As part of the new mechanism, the Social Fund will be integrated with the information systems of other government agencies to obtain the necessary data about the citizen (work experience, personal data, etc.) in electronic format. If the data is complete and correct, the pension will be calculated automatically, and a notification of the appointment will be sent to the citizen via the 'Tündük' application. The notification will offer to choose a bank for opening an account, and the banking details will also be processed automatically.
The proactive approach will also be used for the appointment of disability pensions. The system is aimed at saving citizens' time, reducing the need to collect documents, minimizing the human factor, and increasing the transparency and efficiency of public services.
Change in Requirements for Minimum Work Experience
In Kyrgyzstan, the conditions for pension appointment regarding minimum work experience have been changed. These changes were made to the legislation in 2024.
Previously, to receive a full pension, women at the age of 58 and men at 63 were required to have 20 years of work experience. If the experience was insufficient, a partial pension was appointed.
Starting from July 1, 2024, the concept of "minimum experience" has been introduced, where having just 5 years of minimum experience is enough for a full pension appointment.

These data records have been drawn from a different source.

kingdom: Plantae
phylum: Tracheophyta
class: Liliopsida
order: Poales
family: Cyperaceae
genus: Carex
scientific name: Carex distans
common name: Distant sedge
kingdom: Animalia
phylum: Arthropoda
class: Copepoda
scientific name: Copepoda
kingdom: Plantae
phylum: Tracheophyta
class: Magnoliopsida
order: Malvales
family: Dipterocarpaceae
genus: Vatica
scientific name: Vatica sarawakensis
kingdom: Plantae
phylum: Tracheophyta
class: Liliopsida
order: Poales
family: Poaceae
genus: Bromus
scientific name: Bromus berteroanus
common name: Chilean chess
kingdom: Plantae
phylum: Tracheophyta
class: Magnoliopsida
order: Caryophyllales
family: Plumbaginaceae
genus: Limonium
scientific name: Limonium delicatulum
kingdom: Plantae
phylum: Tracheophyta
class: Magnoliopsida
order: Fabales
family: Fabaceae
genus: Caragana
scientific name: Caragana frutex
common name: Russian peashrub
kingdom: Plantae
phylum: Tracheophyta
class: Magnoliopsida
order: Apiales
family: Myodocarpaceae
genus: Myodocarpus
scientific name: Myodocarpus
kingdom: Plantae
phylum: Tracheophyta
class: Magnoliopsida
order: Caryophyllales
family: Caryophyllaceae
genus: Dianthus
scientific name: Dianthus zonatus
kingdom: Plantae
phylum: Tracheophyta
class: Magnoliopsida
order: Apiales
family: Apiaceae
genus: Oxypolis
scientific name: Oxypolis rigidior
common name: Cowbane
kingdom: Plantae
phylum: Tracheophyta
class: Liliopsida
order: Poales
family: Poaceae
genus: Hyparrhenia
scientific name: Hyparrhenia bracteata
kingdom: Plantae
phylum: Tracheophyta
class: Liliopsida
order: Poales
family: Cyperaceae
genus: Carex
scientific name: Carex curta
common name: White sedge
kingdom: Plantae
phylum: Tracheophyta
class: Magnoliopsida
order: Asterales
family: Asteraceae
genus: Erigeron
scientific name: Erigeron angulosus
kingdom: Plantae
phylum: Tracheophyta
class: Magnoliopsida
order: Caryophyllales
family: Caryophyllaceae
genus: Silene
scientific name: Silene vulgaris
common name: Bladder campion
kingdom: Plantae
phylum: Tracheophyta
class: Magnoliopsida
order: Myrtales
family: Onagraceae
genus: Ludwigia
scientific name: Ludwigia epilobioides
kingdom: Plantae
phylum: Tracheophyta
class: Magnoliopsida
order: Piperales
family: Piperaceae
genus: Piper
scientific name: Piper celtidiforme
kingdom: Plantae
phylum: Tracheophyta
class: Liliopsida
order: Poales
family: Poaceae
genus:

From January 1, 2026, the minimum experience will be 6 years and will increase annually. According to the plan, by 2045 it will reach 20 years and remain at that level.
Main Reasons for Changes:
- Ensuring the sustainability of the pension system;
- Encouraging citizens to official employment and payment of insurance contributions;
- Fair calculation of pension rights based on work experience and insurance contributions;
- Reducing informal employment and streamlining pension provision.